DIRECTIONS.
Transcribe exactly the line in which "Zoom and pan" occurs, plus every line that comes after it up to the end of the entries.
┏━━
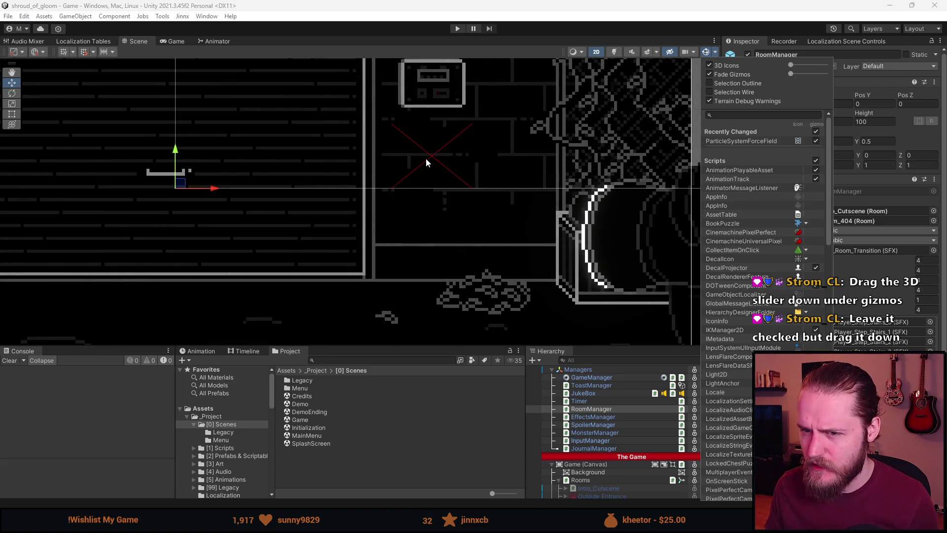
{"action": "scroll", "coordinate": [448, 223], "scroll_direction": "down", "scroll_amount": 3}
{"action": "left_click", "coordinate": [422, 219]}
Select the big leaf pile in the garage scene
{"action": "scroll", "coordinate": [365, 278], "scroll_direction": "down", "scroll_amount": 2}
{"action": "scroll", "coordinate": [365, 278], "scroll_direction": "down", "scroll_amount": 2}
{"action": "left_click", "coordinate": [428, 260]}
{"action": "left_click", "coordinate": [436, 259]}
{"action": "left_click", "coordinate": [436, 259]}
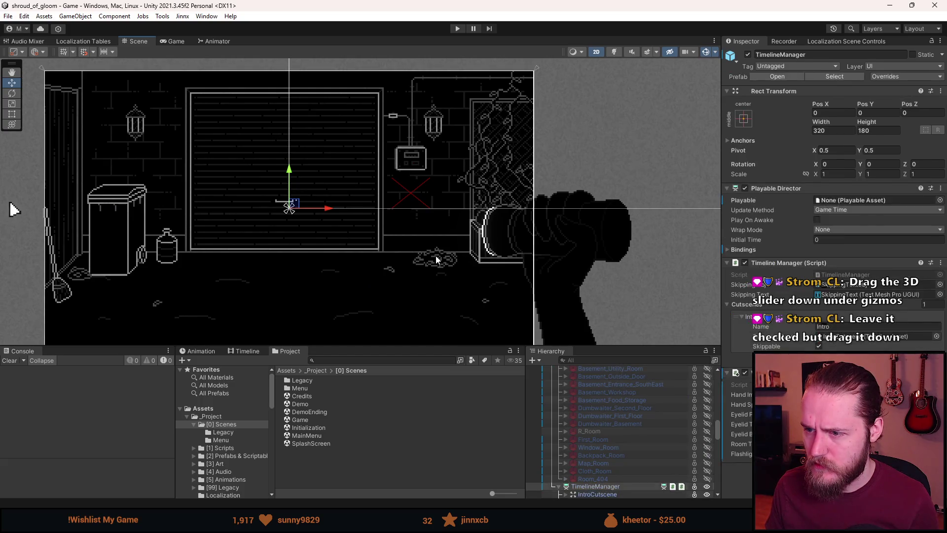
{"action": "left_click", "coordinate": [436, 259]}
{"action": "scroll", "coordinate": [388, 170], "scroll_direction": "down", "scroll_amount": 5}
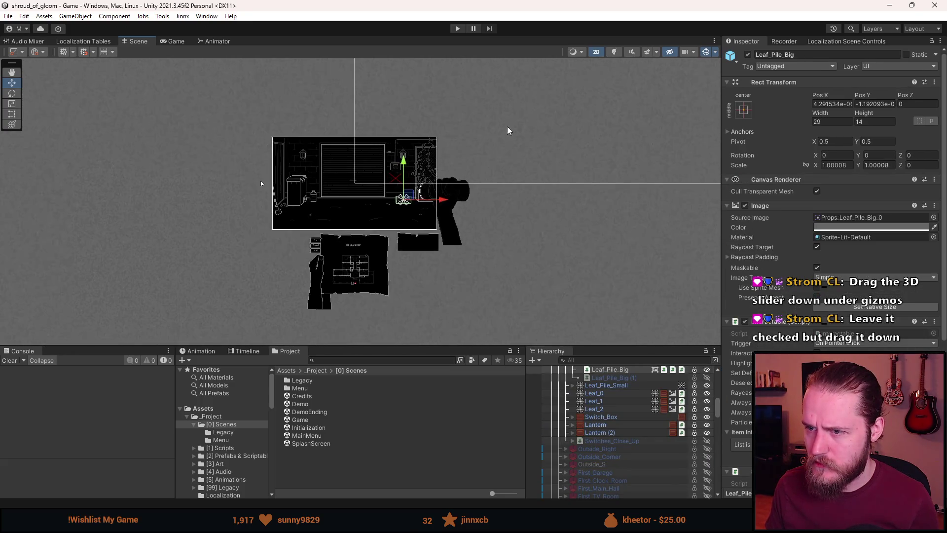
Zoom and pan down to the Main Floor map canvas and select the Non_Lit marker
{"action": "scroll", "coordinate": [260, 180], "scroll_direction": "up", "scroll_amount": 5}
┗━━
EXERCISE OUTPUT.
Zoom and pan down to the Main Floor map canvas and select the Non_Lit marker
{"action": "scroll", "coordinate": [260, 180], "scroll_direction": "up", "scroll_amount": 5}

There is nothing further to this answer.